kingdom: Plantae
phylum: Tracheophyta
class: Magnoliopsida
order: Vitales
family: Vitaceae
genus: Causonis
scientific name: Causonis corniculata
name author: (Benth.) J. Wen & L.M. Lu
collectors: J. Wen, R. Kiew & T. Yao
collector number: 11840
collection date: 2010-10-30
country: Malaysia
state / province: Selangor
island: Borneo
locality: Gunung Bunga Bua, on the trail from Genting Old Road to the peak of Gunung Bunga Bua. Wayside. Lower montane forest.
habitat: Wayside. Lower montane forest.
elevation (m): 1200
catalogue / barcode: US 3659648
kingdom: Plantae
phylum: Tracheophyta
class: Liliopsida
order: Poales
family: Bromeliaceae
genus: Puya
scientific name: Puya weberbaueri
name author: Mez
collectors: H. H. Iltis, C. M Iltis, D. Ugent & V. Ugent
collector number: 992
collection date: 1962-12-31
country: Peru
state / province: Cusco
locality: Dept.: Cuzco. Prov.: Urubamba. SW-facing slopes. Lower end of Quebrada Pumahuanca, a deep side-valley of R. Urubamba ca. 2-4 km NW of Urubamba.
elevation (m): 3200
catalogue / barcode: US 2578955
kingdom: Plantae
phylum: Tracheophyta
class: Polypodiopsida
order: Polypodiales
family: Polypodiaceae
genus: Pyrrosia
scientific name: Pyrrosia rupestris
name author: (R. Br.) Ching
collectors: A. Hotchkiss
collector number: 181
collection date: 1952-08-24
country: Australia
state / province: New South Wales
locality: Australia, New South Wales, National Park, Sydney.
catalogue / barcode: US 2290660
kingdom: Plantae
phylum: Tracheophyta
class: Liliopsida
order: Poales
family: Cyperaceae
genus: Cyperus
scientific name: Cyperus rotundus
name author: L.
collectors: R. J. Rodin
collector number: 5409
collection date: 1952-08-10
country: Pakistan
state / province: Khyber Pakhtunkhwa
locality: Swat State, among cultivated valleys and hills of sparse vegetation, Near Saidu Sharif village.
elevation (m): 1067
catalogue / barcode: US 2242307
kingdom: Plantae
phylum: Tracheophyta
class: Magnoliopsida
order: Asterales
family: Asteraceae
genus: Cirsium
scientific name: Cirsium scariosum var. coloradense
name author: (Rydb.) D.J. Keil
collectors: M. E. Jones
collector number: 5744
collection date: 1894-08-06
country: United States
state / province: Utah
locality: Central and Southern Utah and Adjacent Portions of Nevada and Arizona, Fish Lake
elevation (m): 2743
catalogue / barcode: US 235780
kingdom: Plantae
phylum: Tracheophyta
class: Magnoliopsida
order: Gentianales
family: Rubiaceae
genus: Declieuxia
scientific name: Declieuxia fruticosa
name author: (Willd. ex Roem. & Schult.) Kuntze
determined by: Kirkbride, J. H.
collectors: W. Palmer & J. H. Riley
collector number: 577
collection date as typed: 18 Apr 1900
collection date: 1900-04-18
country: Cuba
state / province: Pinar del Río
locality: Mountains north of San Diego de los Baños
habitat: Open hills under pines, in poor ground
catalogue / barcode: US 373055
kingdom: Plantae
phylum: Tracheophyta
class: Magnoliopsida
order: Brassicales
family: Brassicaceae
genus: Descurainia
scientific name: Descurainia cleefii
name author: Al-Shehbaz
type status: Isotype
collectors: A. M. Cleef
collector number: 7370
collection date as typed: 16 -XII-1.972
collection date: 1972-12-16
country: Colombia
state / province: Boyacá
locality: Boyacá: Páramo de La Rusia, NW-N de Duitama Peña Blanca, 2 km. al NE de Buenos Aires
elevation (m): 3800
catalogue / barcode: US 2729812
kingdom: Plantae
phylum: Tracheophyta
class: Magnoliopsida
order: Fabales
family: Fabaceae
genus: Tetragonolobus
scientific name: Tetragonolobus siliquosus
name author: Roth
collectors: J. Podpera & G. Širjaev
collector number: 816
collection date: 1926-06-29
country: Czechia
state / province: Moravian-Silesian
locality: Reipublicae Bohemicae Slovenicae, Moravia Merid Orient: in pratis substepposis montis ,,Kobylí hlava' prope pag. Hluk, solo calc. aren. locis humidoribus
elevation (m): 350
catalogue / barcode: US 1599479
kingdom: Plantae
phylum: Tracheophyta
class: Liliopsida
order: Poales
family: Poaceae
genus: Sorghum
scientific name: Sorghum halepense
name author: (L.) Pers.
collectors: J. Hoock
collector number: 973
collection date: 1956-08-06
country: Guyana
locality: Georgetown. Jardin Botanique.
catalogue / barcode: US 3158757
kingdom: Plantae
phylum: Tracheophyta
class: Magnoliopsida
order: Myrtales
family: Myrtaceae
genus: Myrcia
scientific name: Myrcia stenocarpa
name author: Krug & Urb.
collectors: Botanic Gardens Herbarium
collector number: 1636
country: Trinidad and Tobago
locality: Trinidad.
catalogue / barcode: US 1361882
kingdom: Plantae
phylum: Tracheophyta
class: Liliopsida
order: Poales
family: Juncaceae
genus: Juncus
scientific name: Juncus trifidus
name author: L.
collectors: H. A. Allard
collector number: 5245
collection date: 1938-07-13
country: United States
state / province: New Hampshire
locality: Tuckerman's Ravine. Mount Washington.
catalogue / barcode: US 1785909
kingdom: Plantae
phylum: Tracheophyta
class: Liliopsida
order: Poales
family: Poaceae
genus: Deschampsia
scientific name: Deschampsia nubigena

**Required work**
List every line of the listing above that contains the word "province", copying each one in full.

**The output**
state / province: Selangor
state / province: Cusco
state / province: New South Wales
state / province: Khyber Pakhtunkhwa
state / province: Utah
state / province: Pinar del Río
state / province: Boyacá
state / province: Moravian-Silesian
state / province: New Hampshire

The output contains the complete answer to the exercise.